Paulo Freire, the great Brazilian philosopher of education, once said: “Washing one’s hands of the conflict between the powerful and the powerless means to side with the powerful.” By ignoring the daily struggles of students and teachers, this government has sided with apathy over action, with appearances over accountability.

A National Crossroads: We Need Competence, Not Campaigns

This is no longer a debate about party politics. This is a call to national conscience. The collapse of Sierra Leone’s education system is not a northern tragedy or an eastern embarrassment, nor is it a southern lamentation or a western region disaster. It is a Sierra Leonean emergency. And it demands serious, credible, and competent leadership.

But when budget delays turn into broken school terms, when promises travel faster than disbursements, and when school administrators wait in vain for resources, a generation risks being left behind. Our children are not asking for miracles. They’re asking for chairs, for teachers, for organised and effective coordination of the schooling. Education remains the most powerful equalizer a nation can offer. That is why this election cycle must not be about region or tribe. It must be about who has the capacity, clarity, and credibility to fix what is broken.

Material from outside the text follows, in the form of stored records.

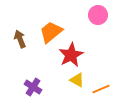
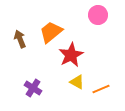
yellow triangle: moved 2 px down
purple cross: moved 1 px down
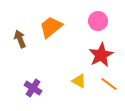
pink circle: moved 6 px down
orange trapezoid: moved 5 px up
red star: moved 30 px right
yellow triangle: moved 2 px right, 1 px up
orange line: moved 8 px right, 5 px up; rotated 60 degrees clockwise
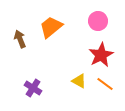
orange line: moved 4 px left
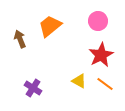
orange trapezoid: moved 1 px left, 1 px up
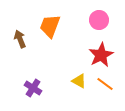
pink circle: moved 1 px right, 1 px up
orange trapezoid: rotated 30 degrees counterclockwise
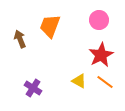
orange line: moved 2 px up
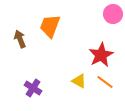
pink circle: moved 14 px right, 6 px up
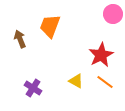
yellow triangle: moved 3 px left
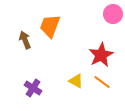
brown arrow: moved 5 px right, 1 px down
orange line: moved 3 px left
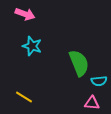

The Way Forward: Why APC Must Lead, and Why Dr. Ibrahim Bangura Must Be Chosen

The All People’s Congress (APC) must present the nation with more than just a political alternative. It must offer a leadership alternative. And that leadership must begin with the selection of a flagbearer whose record, integrity, and experience match the scale of the crisis.

We must elect a leader with the capacity to heal, unite, and build. And to begin, we must choose Dr. Ibrahim Bangura.